First observation is that we have a requirement to be able to identify the data family associated with a dataset. This translates in a requirement for being able to extract uniformly the data family from a given dataset. For this reason we standardize on an avro serialization and store the data family (irrespective of the input serialization type) in the avro metadata header: pnda.family_id with as value the family id that matched the configuration of this topic producing the input data.
Option 1 (consistency):
This option consists in ensuring an avro envelop consistency (with the same schema as is required for the pnda ingest in release 4.0 and prior releases) in the datasets that:
- contains the input data bytes (protobuf,avro, ...) in the raw data field (unless the input data already satisfies the output schema, in which case the data is not wrapped).
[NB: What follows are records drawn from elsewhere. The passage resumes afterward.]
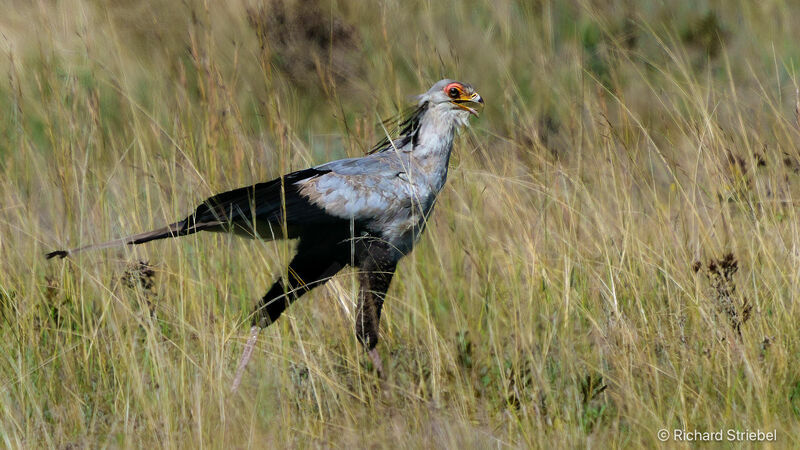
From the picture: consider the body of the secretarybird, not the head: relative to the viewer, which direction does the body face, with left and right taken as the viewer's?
facing to the right of the viewer
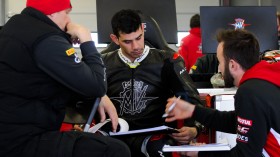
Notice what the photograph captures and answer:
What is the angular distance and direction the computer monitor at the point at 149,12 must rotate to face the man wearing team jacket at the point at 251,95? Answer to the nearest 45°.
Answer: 0° — it already faces them

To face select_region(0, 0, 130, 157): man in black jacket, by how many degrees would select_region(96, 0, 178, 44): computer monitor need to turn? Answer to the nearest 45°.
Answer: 0° — it already faces them

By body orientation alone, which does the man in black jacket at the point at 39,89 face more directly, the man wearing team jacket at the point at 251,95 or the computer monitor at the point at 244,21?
the man wearing team jacket

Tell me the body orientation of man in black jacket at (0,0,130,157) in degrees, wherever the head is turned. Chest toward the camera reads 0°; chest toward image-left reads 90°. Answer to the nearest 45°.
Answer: approximately 270°

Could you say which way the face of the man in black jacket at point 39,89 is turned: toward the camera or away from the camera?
away from the camera

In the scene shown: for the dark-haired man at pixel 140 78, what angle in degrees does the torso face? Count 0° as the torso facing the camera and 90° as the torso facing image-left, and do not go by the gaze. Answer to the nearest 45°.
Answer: approximately 0°
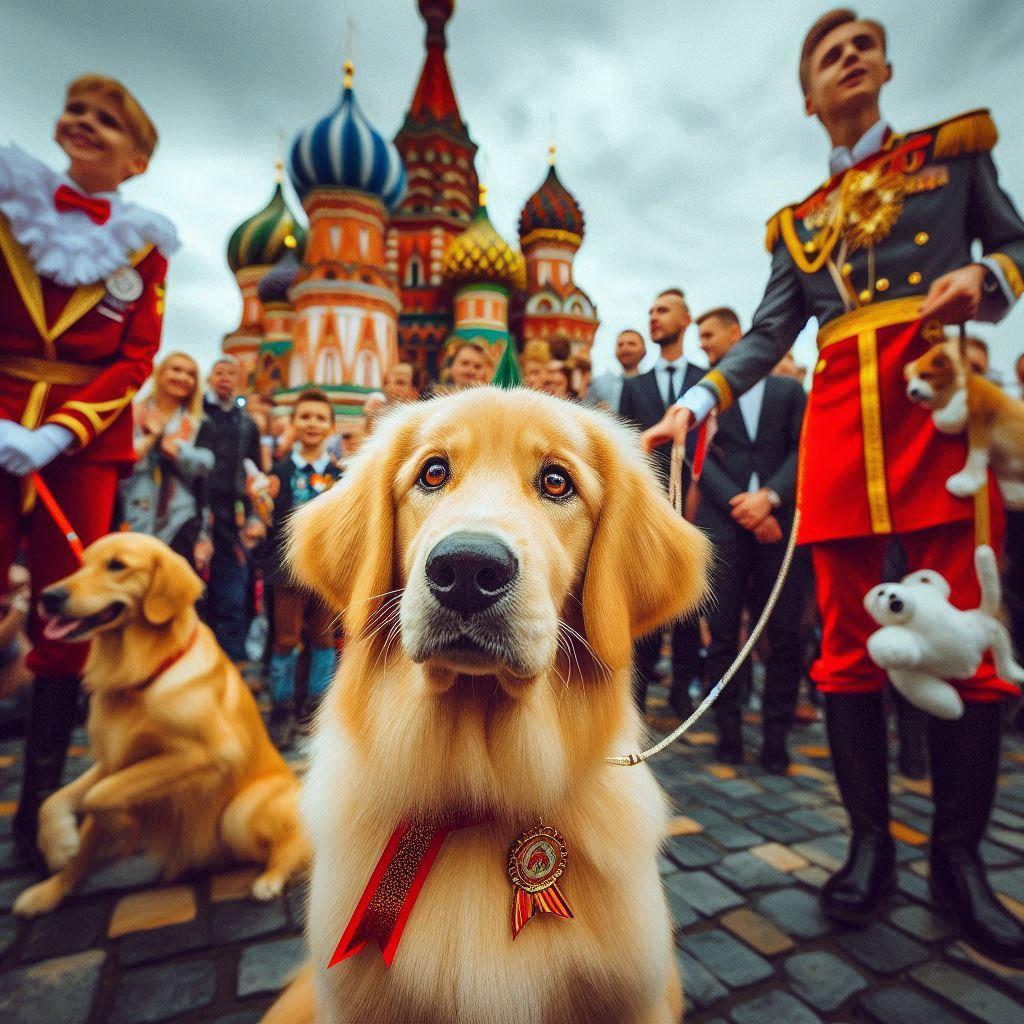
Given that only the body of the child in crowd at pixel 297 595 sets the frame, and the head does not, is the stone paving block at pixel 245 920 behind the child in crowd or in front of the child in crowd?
in front

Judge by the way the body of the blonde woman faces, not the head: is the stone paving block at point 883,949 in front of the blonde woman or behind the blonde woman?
in front

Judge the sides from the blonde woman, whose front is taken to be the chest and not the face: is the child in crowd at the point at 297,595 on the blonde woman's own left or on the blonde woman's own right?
on the blonde woman's own left

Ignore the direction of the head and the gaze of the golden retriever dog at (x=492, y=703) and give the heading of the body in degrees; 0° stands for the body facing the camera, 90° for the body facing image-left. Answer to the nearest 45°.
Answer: approximately 0°

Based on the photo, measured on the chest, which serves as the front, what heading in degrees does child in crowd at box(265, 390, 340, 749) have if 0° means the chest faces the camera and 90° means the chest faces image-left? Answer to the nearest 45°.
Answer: approximately 0°

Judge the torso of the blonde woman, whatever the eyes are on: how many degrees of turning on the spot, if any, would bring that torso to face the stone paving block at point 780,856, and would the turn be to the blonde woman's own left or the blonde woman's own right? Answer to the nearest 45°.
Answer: approximately 45° to the blonde woman's own left

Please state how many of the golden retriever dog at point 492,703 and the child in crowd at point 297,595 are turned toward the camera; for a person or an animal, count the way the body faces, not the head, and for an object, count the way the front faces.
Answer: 2

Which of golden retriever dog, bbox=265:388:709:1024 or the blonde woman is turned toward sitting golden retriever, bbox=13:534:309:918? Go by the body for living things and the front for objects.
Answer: the blonde woman

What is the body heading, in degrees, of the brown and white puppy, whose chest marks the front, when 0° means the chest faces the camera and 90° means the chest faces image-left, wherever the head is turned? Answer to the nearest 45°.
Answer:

- use an avro metadata header field to indicate the field's origin: pnda.record.content with as value: compliant | wrapped
- contains a field with the timestamp (either extracted from the protobuf or generated with the ingest time).
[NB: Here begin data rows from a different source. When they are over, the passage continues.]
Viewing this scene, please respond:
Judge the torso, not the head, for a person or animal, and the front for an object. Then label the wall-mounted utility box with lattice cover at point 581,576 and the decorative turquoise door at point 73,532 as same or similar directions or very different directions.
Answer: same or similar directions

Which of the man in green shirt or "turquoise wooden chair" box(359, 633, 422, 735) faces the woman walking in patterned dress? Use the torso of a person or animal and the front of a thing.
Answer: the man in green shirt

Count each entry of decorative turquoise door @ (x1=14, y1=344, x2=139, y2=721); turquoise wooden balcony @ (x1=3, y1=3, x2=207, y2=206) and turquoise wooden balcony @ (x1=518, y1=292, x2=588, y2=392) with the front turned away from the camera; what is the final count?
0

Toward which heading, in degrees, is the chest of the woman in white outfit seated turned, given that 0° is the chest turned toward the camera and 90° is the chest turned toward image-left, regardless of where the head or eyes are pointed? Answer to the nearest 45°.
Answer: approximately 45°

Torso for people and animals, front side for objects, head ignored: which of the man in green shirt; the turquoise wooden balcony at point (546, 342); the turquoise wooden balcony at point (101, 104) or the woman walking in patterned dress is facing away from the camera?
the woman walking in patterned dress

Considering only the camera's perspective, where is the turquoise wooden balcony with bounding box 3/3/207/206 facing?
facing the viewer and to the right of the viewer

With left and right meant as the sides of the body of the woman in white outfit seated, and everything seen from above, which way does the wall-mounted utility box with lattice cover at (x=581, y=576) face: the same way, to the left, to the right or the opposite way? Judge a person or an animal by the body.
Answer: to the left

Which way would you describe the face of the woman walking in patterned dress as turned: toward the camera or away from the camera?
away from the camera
- use a avro metadata header field to indicate the field's origin: pnda.field.timestamp.origin with as value: extracted | ingest
contains a field with the source (either the source extracted from the protobuf or generated from the topic name).
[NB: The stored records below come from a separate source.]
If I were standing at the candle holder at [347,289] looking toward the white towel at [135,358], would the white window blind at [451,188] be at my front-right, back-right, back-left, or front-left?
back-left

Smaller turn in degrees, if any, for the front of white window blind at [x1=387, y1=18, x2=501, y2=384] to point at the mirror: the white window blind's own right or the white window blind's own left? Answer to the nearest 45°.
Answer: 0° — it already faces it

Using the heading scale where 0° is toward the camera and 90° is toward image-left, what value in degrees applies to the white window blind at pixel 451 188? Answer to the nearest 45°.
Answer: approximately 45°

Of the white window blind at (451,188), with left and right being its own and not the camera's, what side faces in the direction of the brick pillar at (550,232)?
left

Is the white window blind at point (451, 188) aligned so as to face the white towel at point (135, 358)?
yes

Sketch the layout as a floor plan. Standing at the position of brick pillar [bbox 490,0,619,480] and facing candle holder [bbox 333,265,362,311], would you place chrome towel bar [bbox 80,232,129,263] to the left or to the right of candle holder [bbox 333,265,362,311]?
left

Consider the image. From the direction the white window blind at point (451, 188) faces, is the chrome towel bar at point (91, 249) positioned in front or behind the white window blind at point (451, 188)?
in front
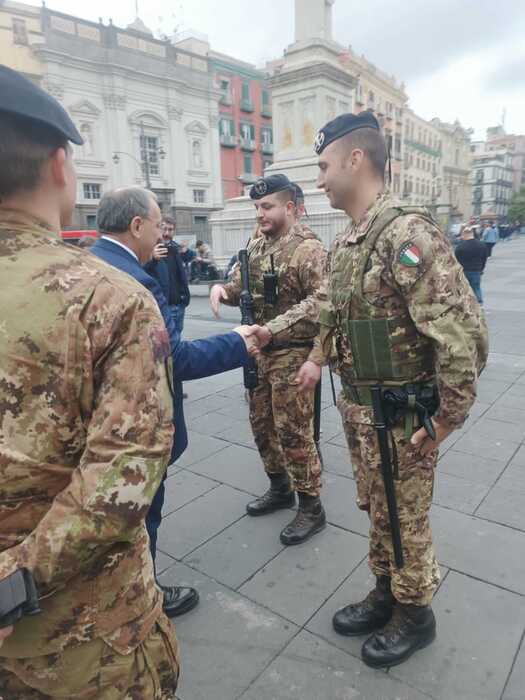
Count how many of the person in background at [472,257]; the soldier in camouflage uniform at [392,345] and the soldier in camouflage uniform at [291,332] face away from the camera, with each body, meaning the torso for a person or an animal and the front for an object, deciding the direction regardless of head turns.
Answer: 1

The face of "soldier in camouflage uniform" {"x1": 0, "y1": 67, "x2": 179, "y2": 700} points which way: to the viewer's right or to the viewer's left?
to the viewer's right

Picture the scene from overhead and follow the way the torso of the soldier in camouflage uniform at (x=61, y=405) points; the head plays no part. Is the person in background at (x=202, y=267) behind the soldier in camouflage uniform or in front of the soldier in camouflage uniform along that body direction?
in front

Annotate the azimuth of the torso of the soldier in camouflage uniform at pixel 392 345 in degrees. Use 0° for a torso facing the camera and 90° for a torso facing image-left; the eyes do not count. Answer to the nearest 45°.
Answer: approximately 45°

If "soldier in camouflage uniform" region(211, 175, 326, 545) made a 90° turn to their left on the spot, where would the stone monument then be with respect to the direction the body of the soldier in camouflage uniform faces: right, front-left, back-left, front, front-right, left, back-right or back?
back-left

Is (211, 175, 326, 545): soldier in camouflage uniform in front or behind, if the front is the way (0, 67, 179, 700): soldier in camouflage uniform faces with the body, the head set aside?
in front

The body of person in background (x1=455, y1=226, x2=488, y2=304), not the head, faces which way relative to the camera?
away from the camera

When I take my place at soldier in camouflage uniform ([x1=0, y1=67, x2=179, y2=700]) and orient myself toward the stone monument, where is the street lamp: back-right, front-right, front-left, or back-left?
front-left

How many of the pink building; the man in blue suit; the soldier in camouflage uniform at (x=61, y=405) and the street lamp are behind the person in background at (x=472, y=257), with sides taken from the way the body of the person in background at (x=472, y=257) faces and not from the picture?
2

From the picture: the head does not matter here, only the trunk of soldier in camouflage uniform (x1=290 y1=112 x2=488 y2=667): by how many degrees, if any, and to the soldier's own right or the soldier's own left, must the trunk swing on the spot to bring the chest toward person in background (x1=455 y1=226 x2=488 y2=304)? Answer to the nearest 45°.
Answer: approximately 135° to the soldier's own right

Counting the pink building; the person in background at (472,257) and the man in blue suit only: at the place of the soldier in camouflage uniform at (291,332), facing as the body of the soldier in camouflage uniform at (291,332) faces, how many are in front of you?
1

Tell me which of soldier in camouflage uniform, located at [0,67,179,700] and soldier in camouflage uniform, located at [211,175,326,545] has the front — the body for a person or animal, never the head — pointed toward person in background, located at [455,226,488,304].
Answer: soldier in camouflage uniform, located at [0,67,179,700]

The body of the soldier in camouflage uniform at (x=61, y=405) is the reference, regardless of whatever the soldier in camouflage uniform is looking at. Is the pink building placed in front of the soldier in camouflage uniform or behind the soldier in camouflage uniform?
in front

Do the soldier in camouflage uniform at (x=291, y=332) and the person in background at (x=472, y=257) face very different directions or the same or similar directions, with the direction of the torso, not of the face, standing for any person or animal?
very different directions

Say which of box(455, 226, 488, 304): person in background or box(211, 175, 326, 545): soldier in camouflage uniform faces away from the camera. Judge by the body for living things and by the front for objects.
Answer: the person in background

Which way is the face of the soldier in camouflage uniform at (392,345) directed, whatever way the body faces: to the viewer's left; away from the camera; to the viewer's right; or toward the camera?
to the viewer's left
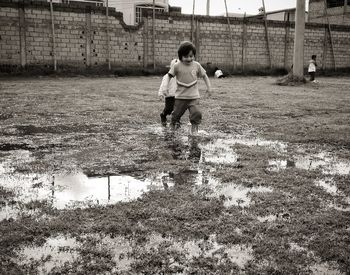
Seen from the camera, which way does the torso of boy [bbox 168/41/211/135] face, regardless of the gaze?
toward the camera

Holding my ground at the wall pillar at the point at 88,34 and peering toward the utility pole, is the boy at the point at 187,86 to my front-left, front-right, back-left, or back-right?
front-right

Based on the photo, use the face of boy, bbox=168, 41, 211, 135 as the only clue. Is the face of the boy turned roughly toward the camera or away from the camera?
toward the camera

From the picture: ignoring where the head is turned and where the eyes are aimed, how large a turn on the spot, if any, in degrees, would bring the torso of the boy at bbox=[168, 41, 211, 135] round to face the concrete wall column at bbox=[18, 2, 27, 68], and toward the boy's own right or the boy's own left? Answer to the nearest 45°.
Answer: approximately 135° to the boy's own right

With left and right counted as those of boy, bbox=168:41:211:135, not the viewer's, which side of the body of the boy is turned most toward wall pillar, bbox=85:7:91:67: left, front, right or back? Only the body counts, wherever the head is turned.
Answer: back

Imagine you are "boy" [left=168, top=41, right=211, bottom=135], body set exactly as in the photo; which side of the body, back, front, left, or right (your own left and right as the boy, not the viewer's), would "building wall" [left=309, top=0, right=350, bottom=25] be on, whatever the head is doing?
back

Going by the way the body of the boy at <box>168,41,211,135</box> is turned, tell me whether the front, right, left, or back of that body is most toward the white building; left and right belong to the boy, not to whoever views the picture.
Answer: back

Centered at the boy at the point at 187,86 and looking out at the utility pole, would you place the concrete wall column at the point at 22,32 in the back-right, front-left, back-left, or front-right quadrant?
front-left

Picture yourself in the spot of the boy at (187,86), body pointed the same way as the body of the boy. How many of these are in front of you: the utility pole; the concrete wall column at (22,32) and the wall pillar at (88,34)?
0

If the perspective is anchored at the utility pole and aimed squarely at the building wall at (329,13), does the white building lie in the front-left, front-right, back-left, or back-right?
front-left

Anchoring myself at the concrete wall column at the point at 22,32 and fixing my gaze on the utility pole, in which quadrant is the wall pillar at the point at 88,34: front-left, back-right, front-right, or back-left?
front-left
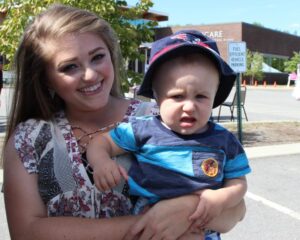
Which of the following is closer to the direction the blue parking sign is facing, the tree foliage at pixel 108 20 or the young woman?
the young woman

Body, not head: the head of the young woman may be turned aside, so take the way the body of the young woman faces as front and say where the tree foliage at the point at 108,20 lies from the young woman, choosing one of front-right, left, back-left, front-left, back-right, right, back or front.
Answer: back-left

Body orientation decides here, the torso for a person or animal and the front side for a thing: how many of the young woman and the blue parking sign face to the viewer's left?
0

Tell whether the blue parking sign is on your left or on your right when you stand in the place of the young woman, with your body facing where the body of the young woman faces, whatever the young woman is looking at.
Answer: on your left

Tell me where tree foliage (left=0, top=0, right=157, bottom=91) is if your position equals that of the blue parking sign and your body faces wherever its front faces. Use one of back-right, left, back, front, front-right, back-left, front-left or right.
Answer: front-right

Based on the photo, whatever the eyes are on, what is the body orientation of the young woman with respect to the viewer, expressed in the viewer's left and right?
facing the viewer and to the right of the viewer

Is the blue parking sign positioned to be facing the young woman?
yes

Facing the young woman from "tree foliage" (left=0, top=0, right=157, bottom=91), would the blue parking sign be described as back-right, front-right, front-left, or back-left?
back-left

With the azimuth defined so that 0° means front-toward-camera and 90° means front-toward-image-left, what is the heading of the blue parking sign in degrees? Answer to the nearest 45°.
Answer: approximately 0°
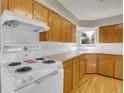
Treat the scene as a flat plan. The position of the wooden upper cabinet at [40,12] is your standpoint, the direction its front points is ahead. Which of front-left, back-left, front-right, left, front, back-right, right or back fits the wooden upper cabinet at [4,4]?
right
- use a avro metadata header field to indicate the field's origin: pnda.field.source.origin with as value: extracted | topic
- simplicity: allows to re-use the existing time based partitioning code from gobblin (which is based on an avro record containing a timestamp field)
- consistency in the schema across all generated data sets.
- duplicates data already contained in the protobuf
- requires to parse the metadata header to know the timestamp/source's origin
Option 2 (optimized):
The optimized option consists in avoiding the field duplications proposed in option 1.
1) If the input schema has no timestamp mapping, then a timestamp will be generated by the system (based on ingest time) and will be stored in an envelop. Hence a requirement for the avro schema is to be able to store an optional (i.e. when generated by the system) timestamp.
2) If the input serialization is not avro, then we need to store the data in it's raw format, hence we have a requirement for an envelop that contains raw data.
These 3 requirements (avro serialization, mandatory raw data field and optional timestamp field) can be satisfied with the schema on the bottom right of the decision tree blow.
Now, when the input schema already satisfies those three requirements (and this is the case for legacy systems), then there is no point in wrapping everything in an extra envelop. In this case, the pnda.enity schema will not be used as an envelop but the input schema will be re-used as output schema.
- No field duplication caused by the system
- will require more code to implement/maintain/...
- more complexity in the dataset usage
Current choice is go with the consistency option to keep the ingest mechanism simple for applications consuming the datasets.